Hugo schob den widerwilligen Adam auf ihren alten, blauen Land Rover zu. »Wie Sie sehen, liegt es in der Familie.«

Flo winkte ihnen nach und wickelte sich dabei den Regenmantel fest an den Körper. Was in London als sonniger Frühlingstag begonnen hatte, war hier im tiefsten Westshire düster geworden. Der vorher noch so blaue Himmel war mittlerweile bleigrau. Doch wenigstens gab es einen Vorteil: Offenbar lasen weder Adam noch Hugo Moreton die Daily Post.

»Na, Snowy, was meinst du? Ob diese beiden wohl Schwung in unseren Aufenthalt bei Tante Prue bringen werden? Aber«, fügte sie hinzu, während sie das kleine Hündchen aufhob und es an seinen warmen Lieblingsplatz im Fußraum setzte, »bild dir bloß nichts ein.« Doch Flo verriet ihr nicht, was sie sich einbilden könnte, und Snowy konnte nicht fragen.

Der kleine Marktflecken Witch Beauchamp entpuppte sich als angenehme Überraschung. Eine Reihe von Weberhäuschen nahm die eine Seite der Hauptstraße ein, fünf oder sechs herrliche georgianische Häuser die andere, und am Ende, gegenüber einem Marktkreuz, gab es in einer Kolonnade mehrere Läden. Eine kleine Herde schwermütiger Kühe stand in einem Pferch aus einem Meter langen Metallstäben gegenüber einem Pub namens »The Sign of the Angel«. Offenbar wurden in Witch Beauchamp immer noch Viehmärkte abgehalten.

Obwohl Flo seit Jahren keinen Fuß mehr aufs Land gesetzt hatte, empfand sie unbegreiflicherweise einen gewissen Trost dabei, dass die Kühe noch versteigert wurden, anstatt direkt in die Fleischabteilung verfrachtet zu werden. Da bekamen sie wenigstens Gelegenheit, etwas von der Welt zu sehen, bevor sie zu Tournedos oder Tafelspitz verarbeitet wurden.

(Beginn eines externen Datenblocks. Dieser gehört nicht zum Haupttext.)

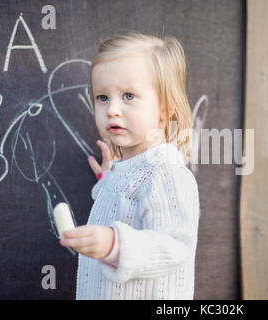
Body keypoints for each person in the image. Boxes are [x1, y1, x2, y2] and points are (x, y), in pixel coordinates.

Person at [59, 32, 200, 300]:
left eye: (128, 96)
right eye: (102, 97)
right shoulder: (130, 167)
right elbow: (125, 202)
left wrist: (114, 244)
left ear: (164, 106)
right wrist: (107, 178)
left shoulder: (167, 173)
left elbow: (175, 245)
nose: (112, 109)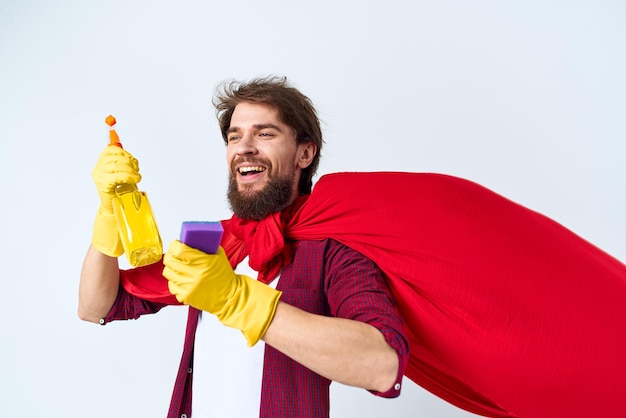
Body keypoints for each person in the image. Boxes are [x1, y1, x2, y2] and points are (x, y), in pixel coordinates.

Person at [79, 76, 410, 418]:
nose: (243, 147)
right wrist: (108, 213)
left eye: (265, 133)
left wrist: (236, 299)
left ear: (305, 153)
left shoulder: (333, 249)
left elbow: (382, 366)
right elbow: (95, 306)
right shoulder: (214, 245)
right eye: (234, 136)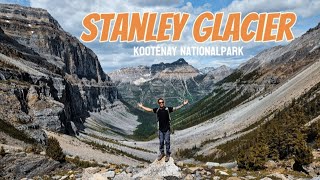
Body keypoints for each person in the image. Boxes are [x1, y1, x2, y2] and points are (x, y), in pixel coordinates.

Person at [137, 98, 189, 162]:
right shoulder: (157, 110)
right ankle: (162, 153)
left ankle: (167, 154)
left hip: (167, 129)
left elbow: (175, 108)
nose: (161, 103)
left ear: (164, 102)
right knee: (161, 142)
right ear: (158, 103)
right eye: (160, 102)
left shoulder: (167, 109)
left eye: (162, 102)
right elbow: (149, 110)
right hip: (160, 130)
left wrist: (183, 104)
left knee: (167, 142)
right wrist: (142, 106)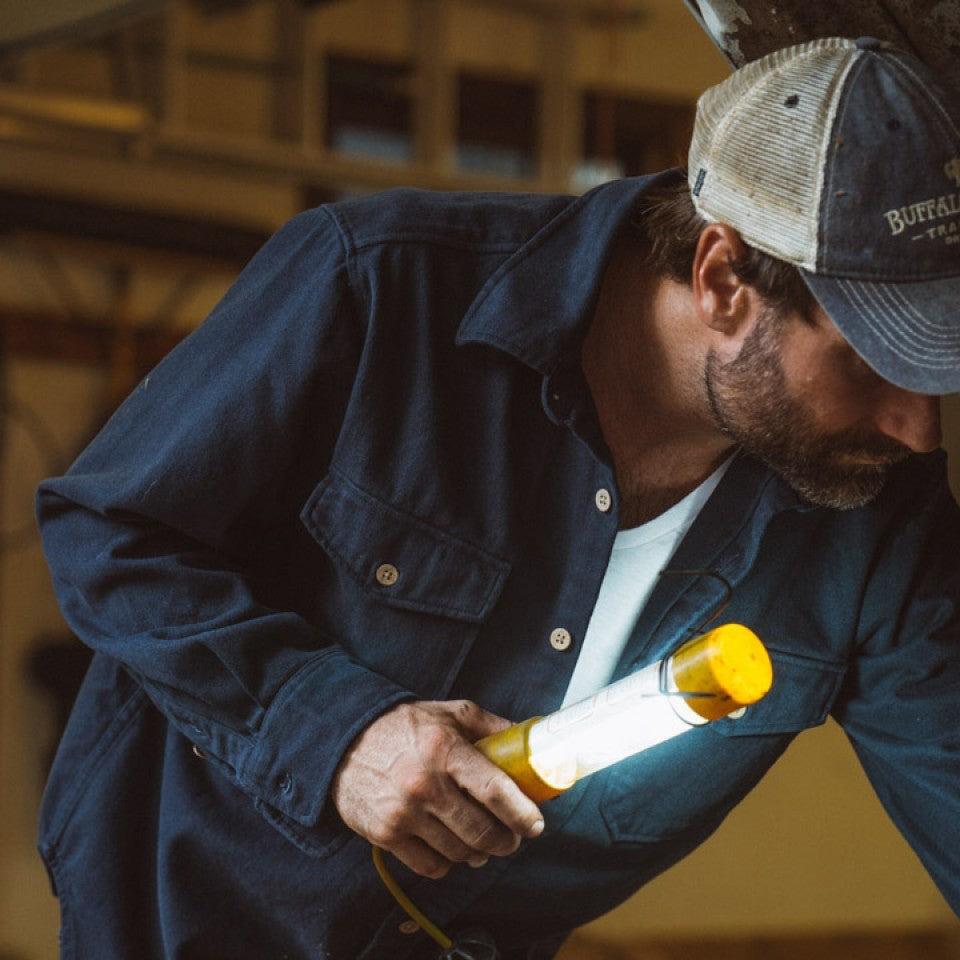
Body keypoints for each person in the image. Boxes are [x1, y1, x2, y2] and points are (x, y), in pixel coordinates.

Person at [35, 36, 960, 960]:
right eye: (874, 362)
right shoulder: (376, 286)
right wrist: (335, 734)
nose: (920, 430)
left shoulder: (874, 500)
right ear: (723, 280)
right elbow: (110, 533)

Sie stellte den Käfer auf einem Parkplatz hinter dem Pub ab und ging auf die Läden zu. Sie fand zwei brauchbare cremefarbene Pullover in einem wunderbaren Geschäft für Damenoberbekleidung von der Art, die sie für längst ausgestorben gehalten hatte, dazu zwei langärmlige Unterhemden – auf dem Land war es doch immer so eiskalt –, zog aber die Grenze bei langen Unterhosen. Ihre untere Hälfte stellte ein größeres Problem dar (war das nicht immer so?). Die Damen auf dem Land zogen Röcke vor, die es in einer grässlichen Auswahl aus Tweed, Denim oder gar Polyester gab. Das Einzige mit zwei langen Beinen, das sie in diesem Laden hatten, waren schauderhafte Karohosen für die Golferin. Auf einmal sehnte sie sich nach dem wirren Haufen knallenger DKNY-Jeans, die auf dem Boden in ihrem Schrank lagen. Sie hatte sie nie zu schätzen gewusst und würde sich bei ihnen entschuldigen, wenn sie nach London zurückkam, sowie versprechen, sie mit mehr Achtung zu behandeln. Schließlich wurde sie durch einen Wohlfahrtsladen am Ende der Kolonnaden vor den karierten Scheußlichkeiten bewahrt, da sie dort zwei Jeans entdeckte, von denen eine modisch (na ja, modisch in dem Sinne, dass es erst seit zehn Jahren out war und hier vermutlich noch als in galt) am Knie zerrissen war. Sie tauschte ihre schwarzen Nikes mit dem silbernen Emblem gegen ein Paar Wanderschuhe ein, die erstaunlich schick wirkten, da das Outdoorleben der letzte Schrei in der Modewelt war, selbst wenn die wenigsten Menschen sich tatsächlich in die unberührte Natur hinauswagten.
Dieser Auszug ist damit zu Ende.